(Image comparison data)
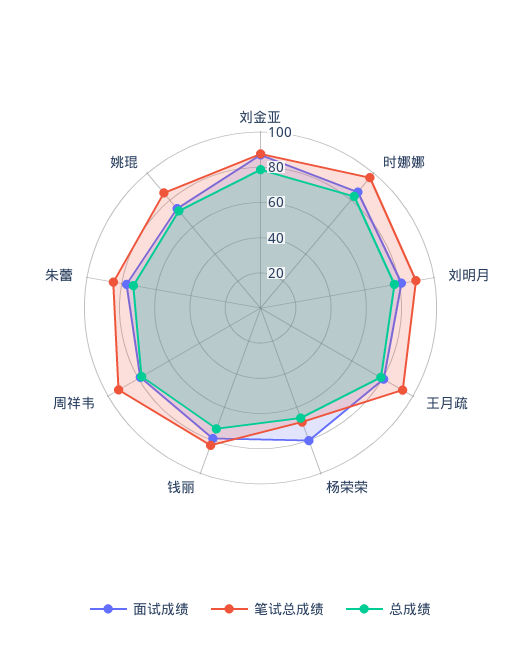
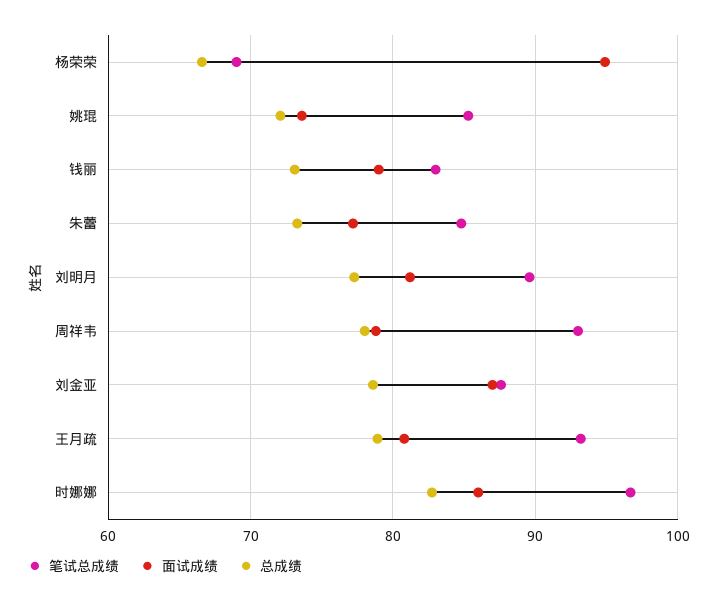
面试成绩, 杨荣荣: 80 -> 95

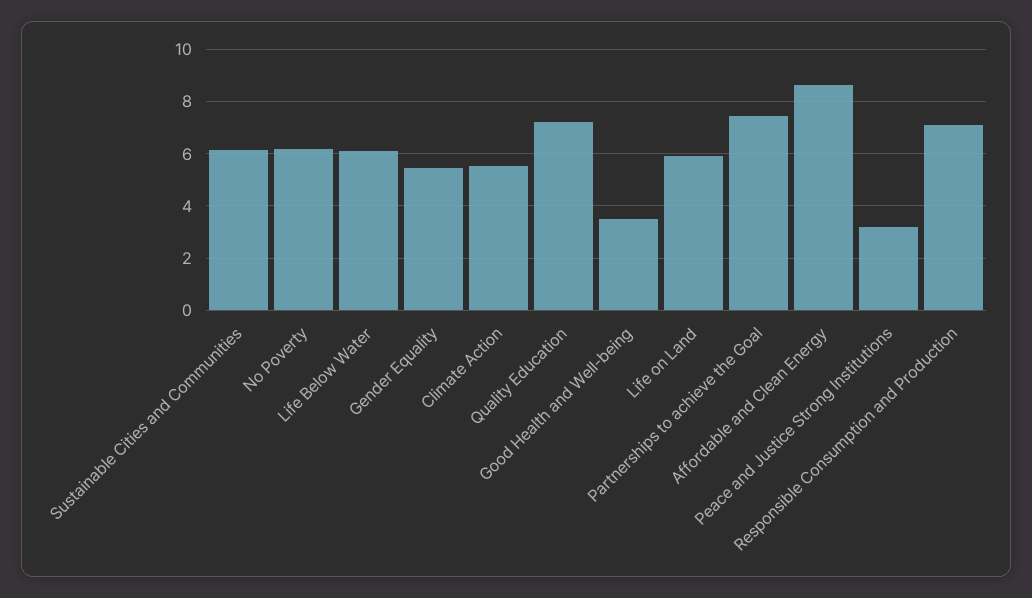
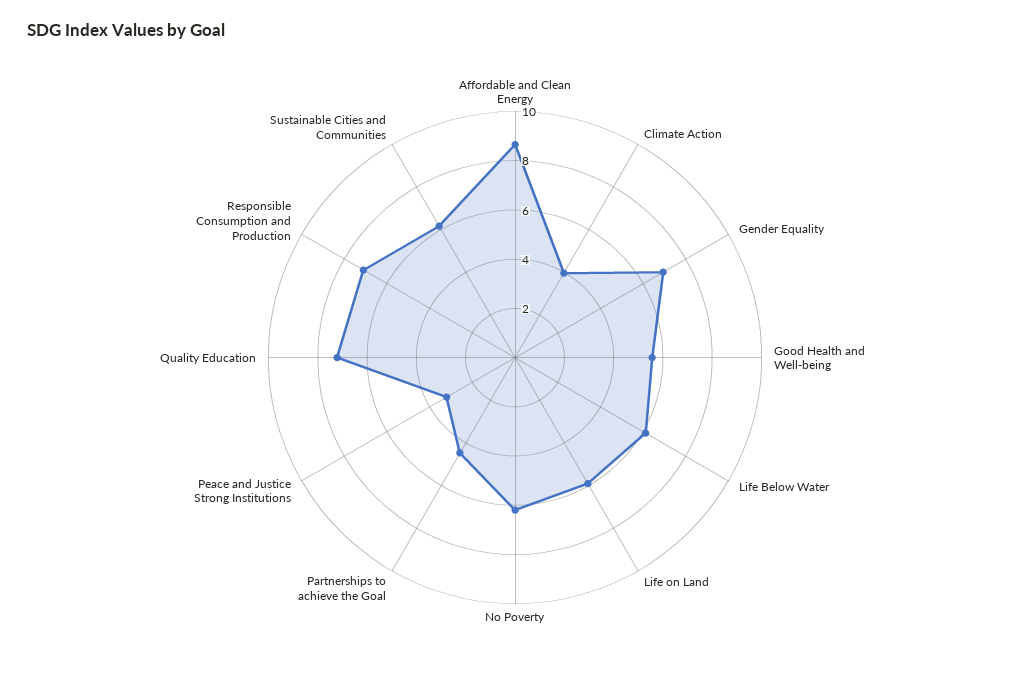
Gender Equality: 5.5 -> 7
Climate Action: 5.5 -> 4
Good Health and Well-being: 3.5 -> 5.5
Partnerships to achieve the Goal: 7.5 -> 4.5

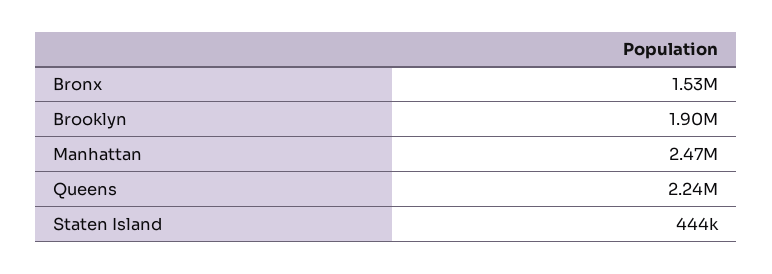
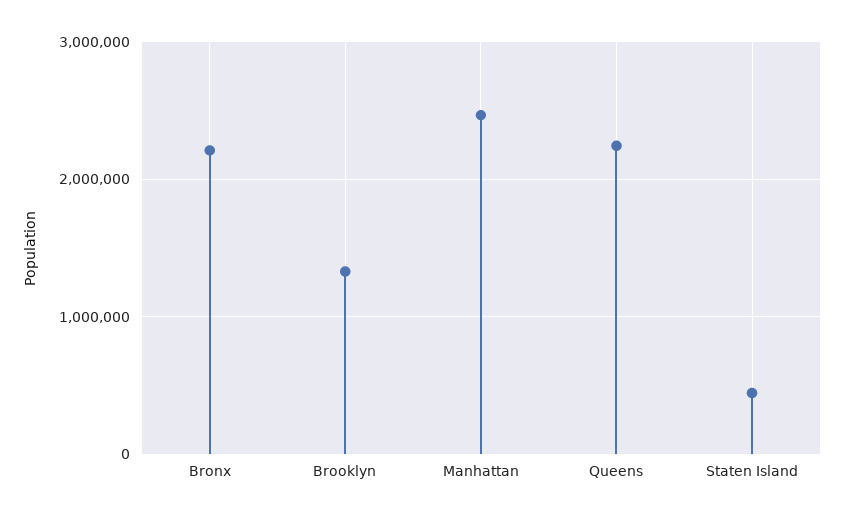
Bronx: 1530000 -> 2200000
Brooklyn: 1900000 -> 1300000

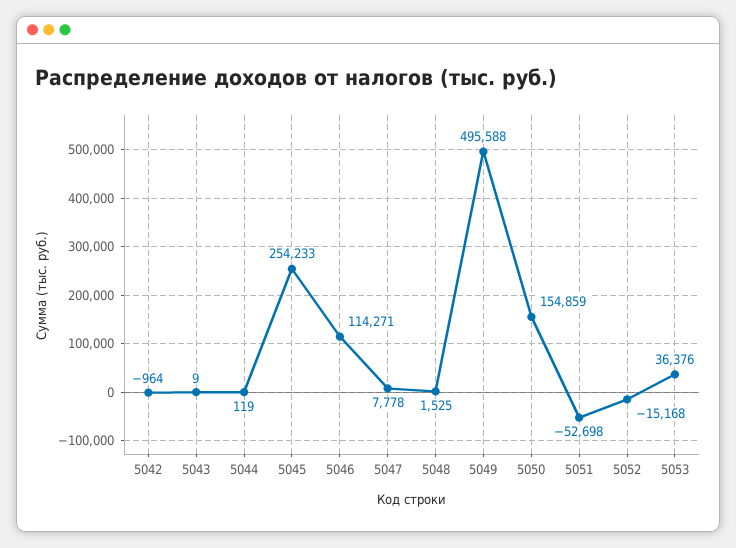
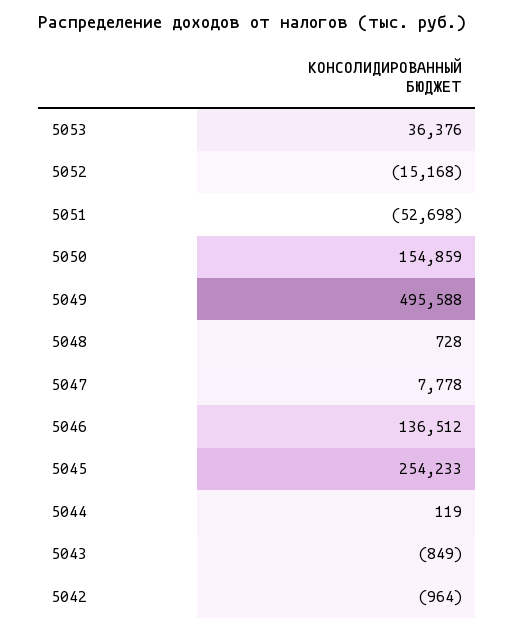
5043: 9 -> -849
5046: 114271 -> 136512
5048: 1525 -> 728

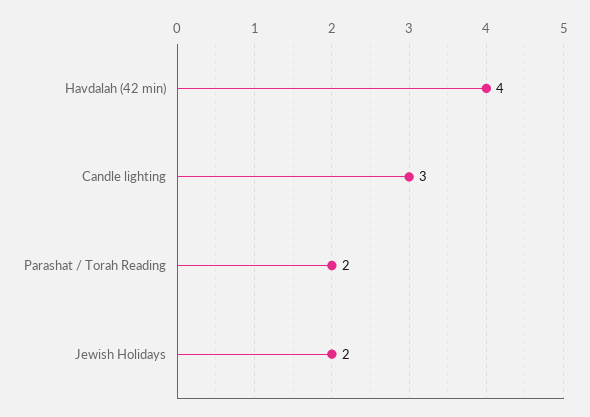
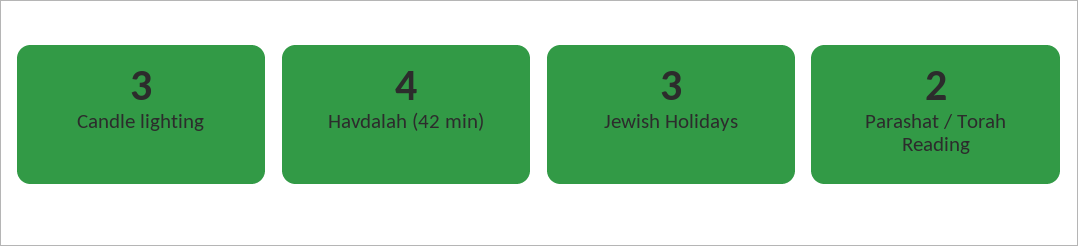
Jewish Holidays: 2 -> 3

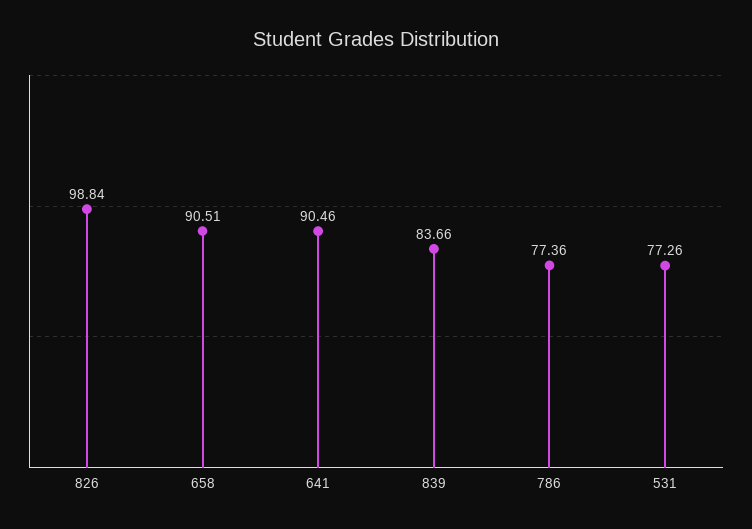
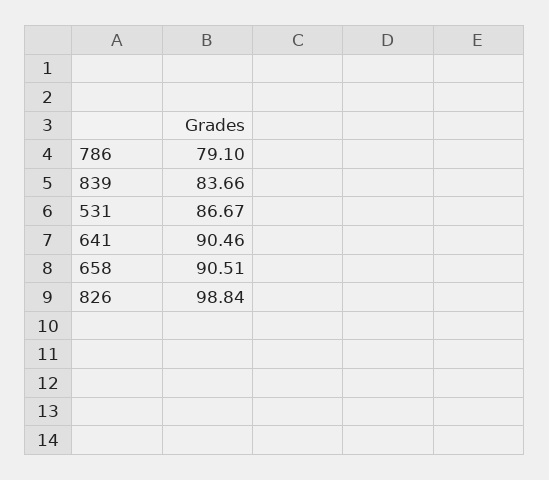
786: 77.36 -> 79.1
531: 77.26 -> 86.67

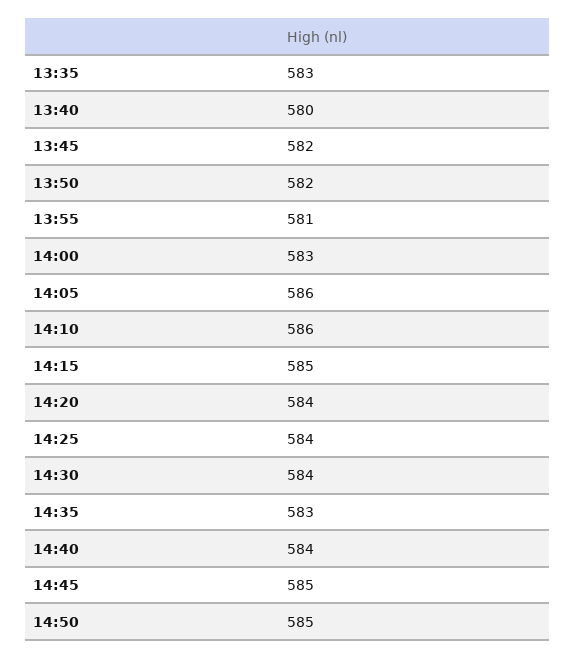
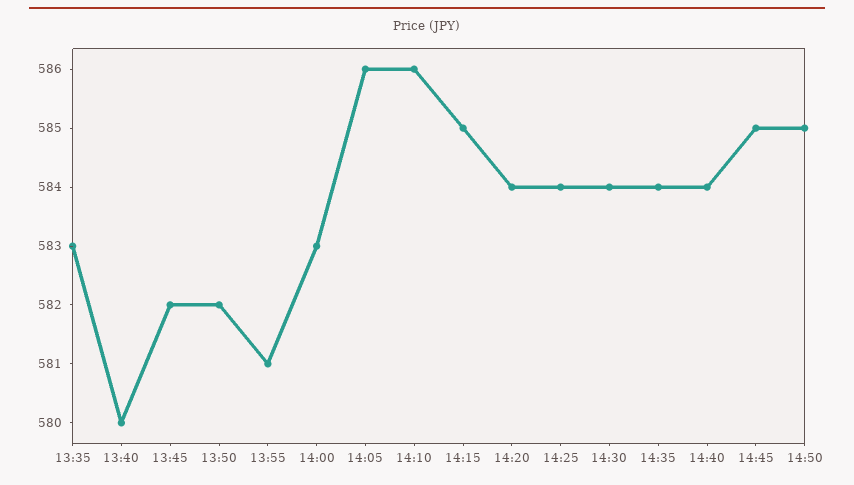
14:35: 583 -> 584

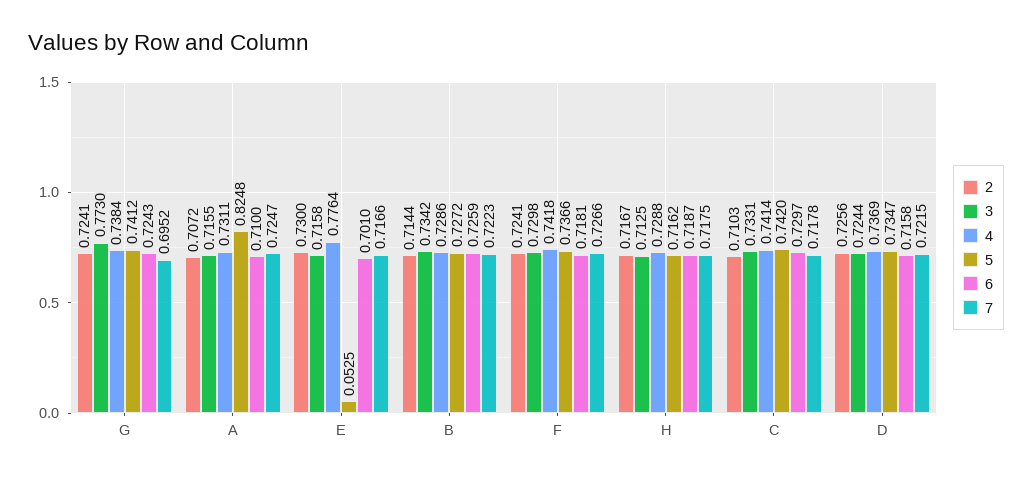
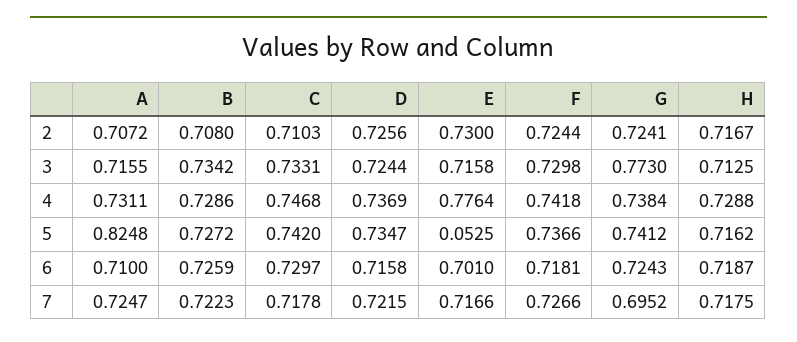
2, B: 0.7144 -> 0.708
2, F: 0.7241 -> 0.7244
4, C: 0.7414 -> 0.7468

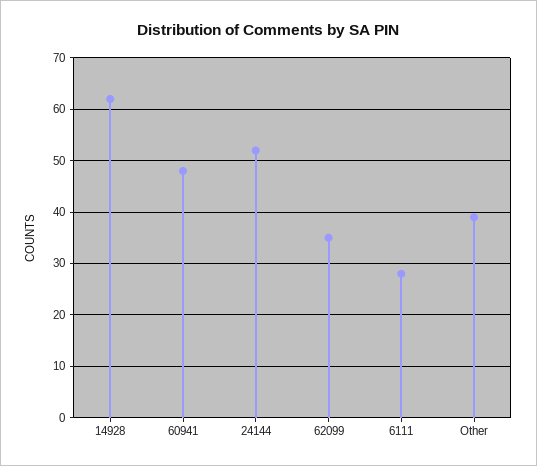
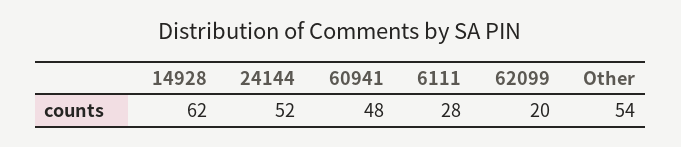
62099: 35 -> 20
Other: 40 -> 54

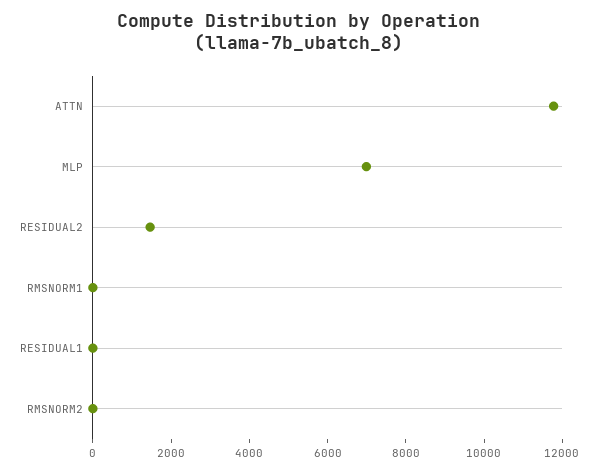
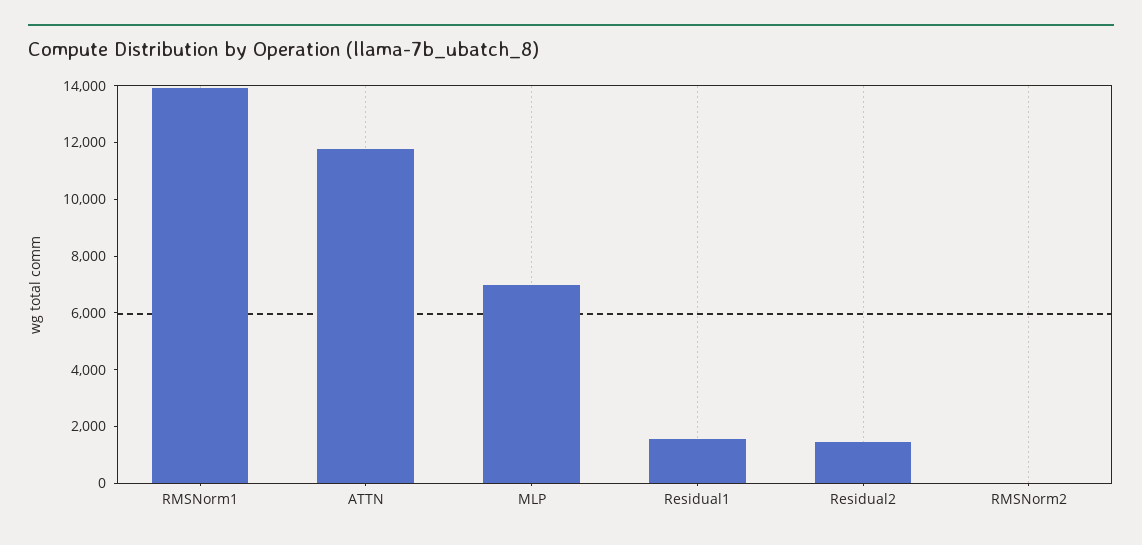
RMSNORM1: 0 -> 14000
RESIDUAL1: 0 -> 1500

> [GOAL OF THE EXERCISE]: Your task is to repeat the entries above exactly, omitting the pictures.

> [FINAL ANSWER]:
面试成绩, 杨荣荣: 80 -> 95

Gender Equality: 5.5 -> 7
Climate Action: 5.5 -> 4
Good Health and Well-being: 3.5 -> 5.5
Partnerships to achieve the Goal: 7.5 -> 4.5

Bronx: 1530000 -> 2200000
Brooklyn: 1900000 -> 1300000

5043: 9 -> -849
5046: 114271 -> 136512
5048: 1525 -> 728

Jewish Holidays: 2 -> 3

786: 77.36 -> 79.1
531: 77.26 -> 86.67

14:35: 583 -> 584

2, B: 0.7144 -> 0.708
2, F: 0.7241 -> 0.7244
4, C: 0.7414 -> 0.7468

62099: 35 -> 20
Other: 40 -> 54

RMSNORM1: 0 -> 14000
RESIDUAL1: 0 -> 1500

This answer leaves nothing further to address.